(Electronic design automation data)
----------
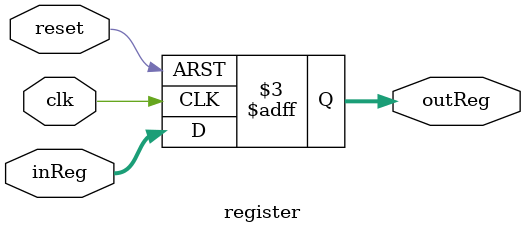
<source format=v>
/*
*	Description: Register of n bits. Default n = 8 bits. 
*	Author: Aarón Escoboza Villegas
*/

module register#(parameter n = 8)
(
	input clk,
	input reset,
	input [n-1:0]inReg, 
	output reg [n-1:0] outReg
);

always@(posedge clk,negedge reset) 
begin 
	if (!reset)
		outReg <= 0;
	else 
		outReg <= inReg;
end
endmodule
</source>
----------
_Exercise goal_
Would you write out an exact copy of the entries above, with no images?

_The completed task_
<source format=v>
/*
*	Description: Register of n bits. Default n = 8 bits. 
*	Author: Aarón Escoboza Villegas
*/

module register#(parameter n = 8)
(
	input clk,
	input reset,
	input [n-1:0]inReg, 
	output reg [n-1:0] outReg
);

always@(posedge clk,negedge reset) 
begin 
	if (!reset)
		outReg <= 0;
	else 
		outReg <= inReg;
end
endmodule
</source>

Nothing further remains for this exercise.